The cost is visible in statistics that read like a national obituary. Loneliness afflicts one in seven Britons. Trust in institutions - and in each other - has collapsed. The welfare state, once an expression of collective decency, has become a bureaucratic labyrinth policed by suspicion. “Community” survives mostly as nostalgia, not practice.
Zygmunt Bauman once warned that individualisation without solidarity creates “freedom’s corpse: the right to be alone.” Britain is living among its remains. Populism feeds on this emptiness - not as a cause, but as a symptom. It offers belonging without mutuality, the illusion of community sustained by shared outrage. It feels like fellowship but functions as a fracture.
We call it polarisation, but the divide is moral, not ideological. On one side stand those who believe society still exists - that citizenship entails obligation. On the other hand, those who believe every person stands alone, answerable only to the market or to fate. This fracture cuts through parties, generations, even families. It shapes how we see welfare, migration, taxation - not as policies, but as parables of virtue and vice.
And in the absence of a shared moral story, politics becomes theatre - a contest not of vision but of blame. The right calls the left naïve; the left calls the right cruel. The centre, drained of conviction, speaks only in managerial platitudes about competence. What vanishes in this quarrel is meaning.

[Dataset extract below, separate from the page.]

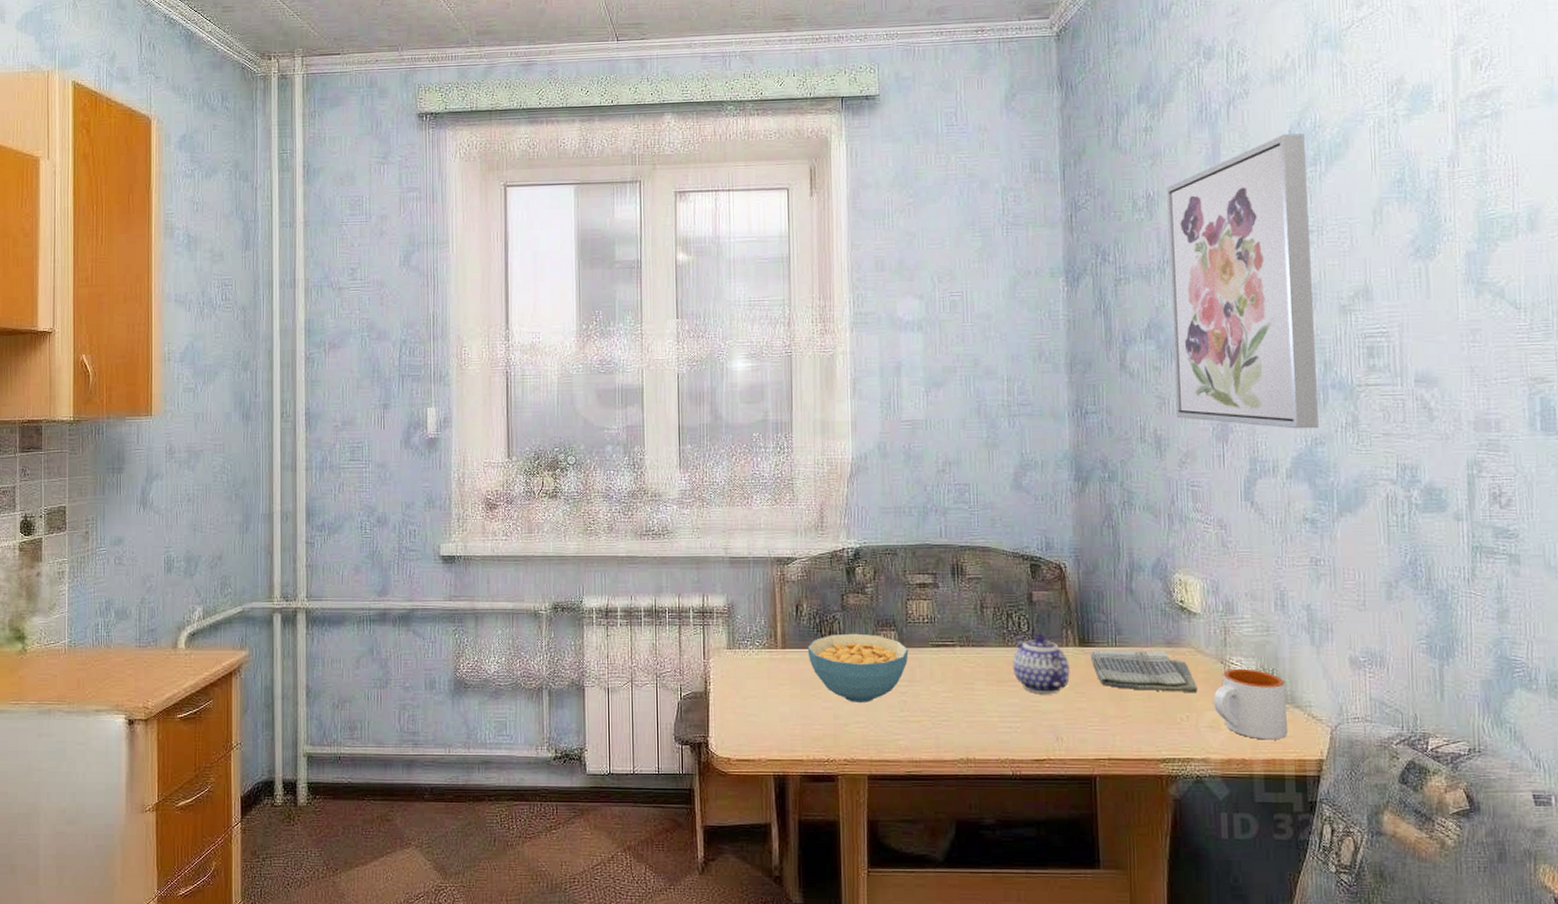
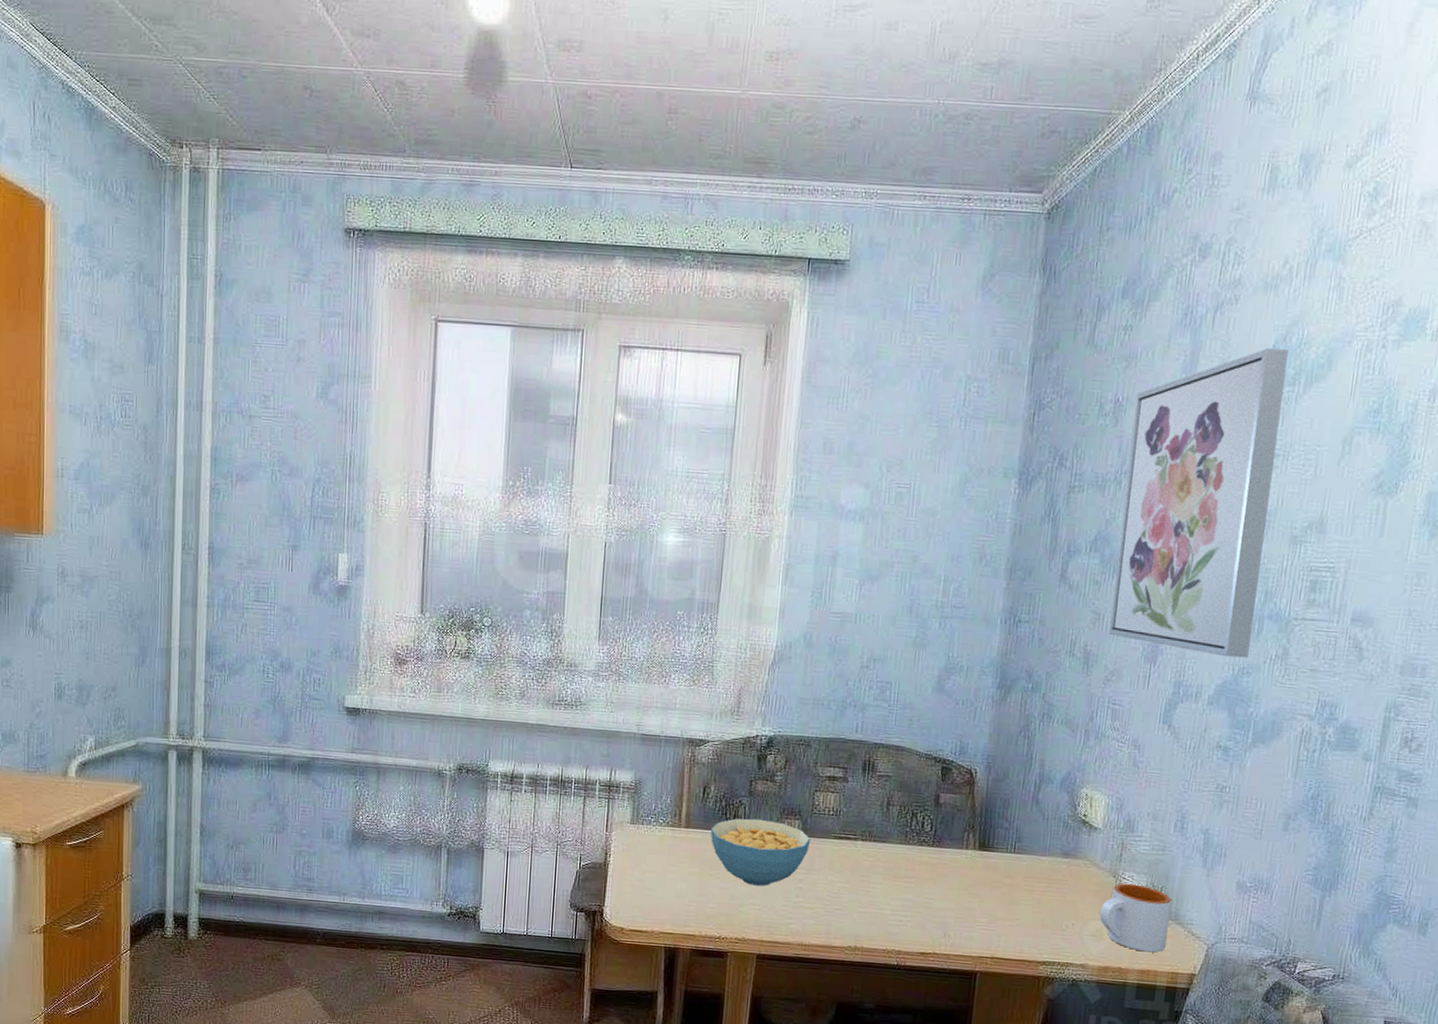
teapot: present [1012,634,1070,695] -> none [910,835,967,893]
dish towel: present [1090,650,1198,693] -> none [988,855,1087,904]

Repair will not come from management. It demands a reimagining of moral community - a rediscovery of what freedom owes to fellowship. The task is not to resurrect the solidarity of the past but to invent one that fits the plurality of the present.
It begins with language. When politicians speak of “hardworking families,” they imply that only certain lives are worthy of protection. When newspapers call strikes “chaos,” they turn collective action into a menace. The vocabulary of empathy has been replaced by the syntax of efficiency. To notice this is the first step toward renewal.
We need new words for connection - not the sentimental unity of slogans, but an honest grammar of interdependence. Freedom must be redefined not as escape from others, but as participation with them. A moral society does not eliminate conflict, but one that contains it within a fabric of care.
Britain’s populism is not just rebellion against elites; it is rebellion against loneliness, the spiritual crisis of a culture that mistook independence for meaning. The market can measure price but not purpose. The nation can guard borders but not belonging. To speak again of society is not nostalgia. It is resistance against the slow unravelling of a story that once bound us together, and against the lie that we can live alone.